Emergenza caldo a Milano: derogati i limiti di rumore per i cantieri edili
Il Comune di Milano deroga i limiti acustici per i cantieri edili pubblici fino al 23 settembre 2026: si potrà lavorare dalle 6 per evitare le ore più calde

L’Amministrazione comunale di Milano ha varato un provvedimento d’urgenza volto a tutelare la salute degli operai e a garantire la continuità delle infrastrutture cittadine durante la stagione estiva. Fino al 23 settembre 2026, è stata ufficialmente autorizzata una deroga temporanea ai valori limite di emissione acustica per le attività lavorative nei cantieri edili all’aperto relativi a opere pubbliche o di spiccata pubblica utilità sul territorio comunale. Grazie a questo atto amministrativo, le imprese potranno avviare le lavorazioni a partire dalle ore 06:00 del mattino, permettendo alle maestranze di sfruttare le ore più fresche della giornata.
Il provvedimento di Palazzo Marino recepisce le linee guida e le prescrizioni contenute nell’Ordinanza n. 484 emanata da Regione Lombardia il 09/06/2026. L’atto della Giunta regionale stabilisce il divieto tassativo di svolgimento delle attività lavorative nei cantieri edili all’aperto, nelle cave e nel settore agricolo e florovivaistico nella fascia oraria compresa dalle ore 12:30 alle ore 16:00. La misura mira a prevenire i colpi di calore e a proteggere i lavoratori da un’eccessiva e prolungata esposizione ai raggi solari nei momenti di massimo picco termico, invitando contestualmente i Comuni a rimodulare i regolamenti locali sul contenimento del rumore.

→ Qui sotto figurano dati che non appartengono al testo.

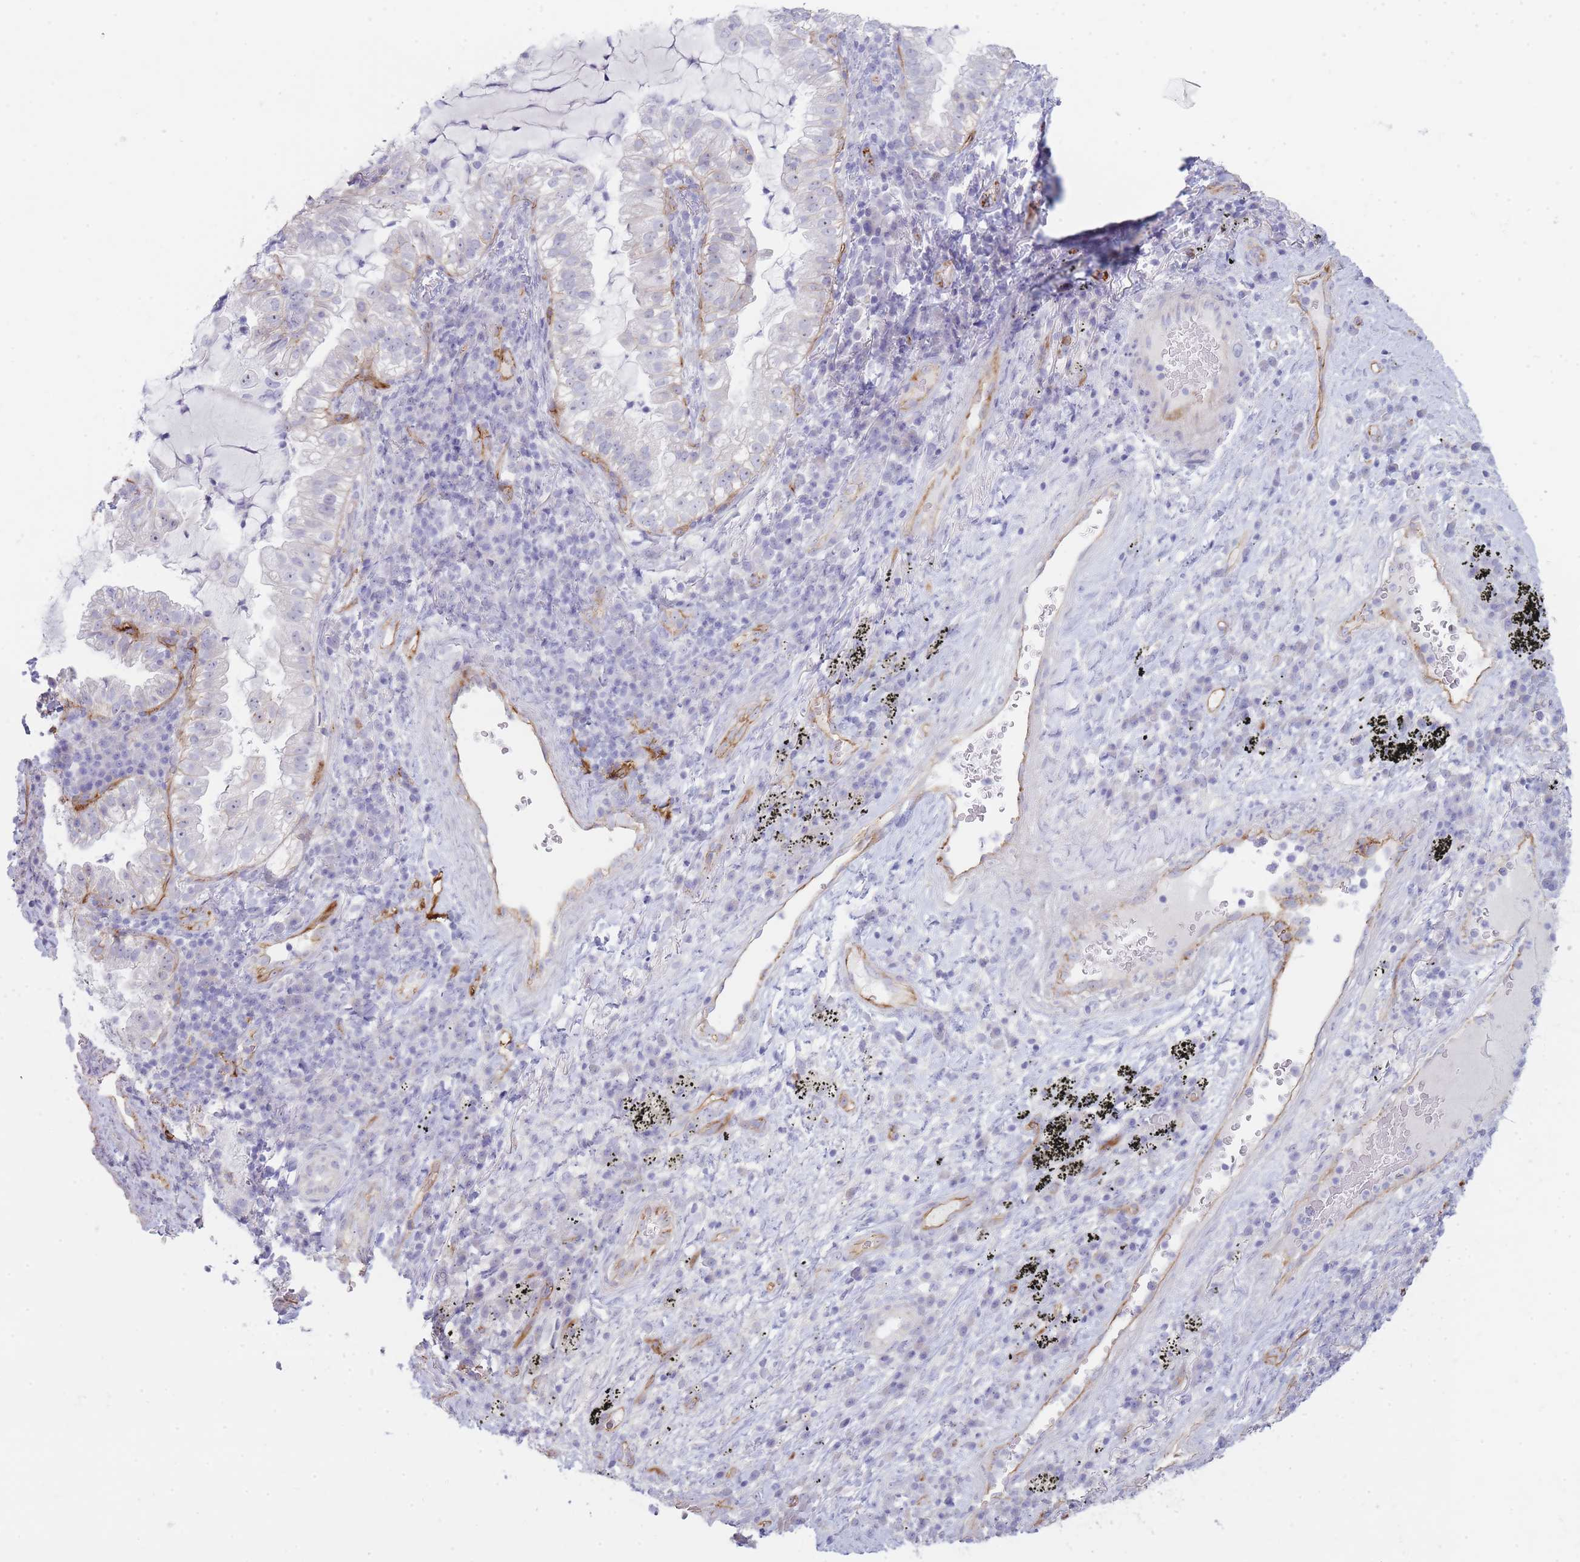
{"staining": {"intensity": "negative", "quantity": "none", "location": "none"}, "tissue": "lung cancer", "cell_type": "Tumor cells", "image_type": "cancer", "snomed": [{"axis": "morphology", "description": "Adenocarcinoma, NOS"}, {"axis": "topography", "description": "Lung"}], "caption": "IHC photomicrograph of neoplastic tissue: human adenocarcinoma (lung) stained with DAB displays no significant protein staining in tumor cells.", "gene": "UTP14A", "patient": {"sex": "female", "age": 73}}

Le linee guida per le imprese: accorgimenti tecnici per mitigare i rumori all’alba
Nonostante l’estensione oraria concessa per ragioni di salute pubblica, il Comune di Milano ha stabilito una serie di rigorosi accorgimenti tecnici e buone pratiche che i direttori di cantiere e le imprese appaltatrici dovranno tassativamente osservare per ridurre al minimo l’impatto acustico sulla cittadinanza e sui residenti nelle ore del primo mattino:
- Gestione dei macchinari: le attrezzature ad alto impatto sonoro dovranno essere accese esclusivamente per il tempo strettamente necessario alle lavorazioni e spente nei momenti di sosta;
- Logistica e posizionamento: i generatori e i macchinari rumorosi dovranno essere collocati, ove possibile, nelle aree di cantiere più distanti rispetto ai ricettori sensibili (abitazioni, ospedali, scuole) e protetti da idonee barriere o schermature fonoassorbenti;
- Orientamento delle onde sonore: i dispositivi in uso caratterizzati da un’emissione acustica direttiva dovranno essere orientati in modo tale che il flusso sonoro principale non sia indirizzato verso le facciate dei palazzi più esposti;
- Pianificazione delle fasi: le attività a massima intensità sonora dovranno essere frazionate e strutturate in fasi temporali distinte, evitando la concomitanza di più rumori impattanti e azzerando i suoni non strettamente connessi all’attività produttiva del cantiere.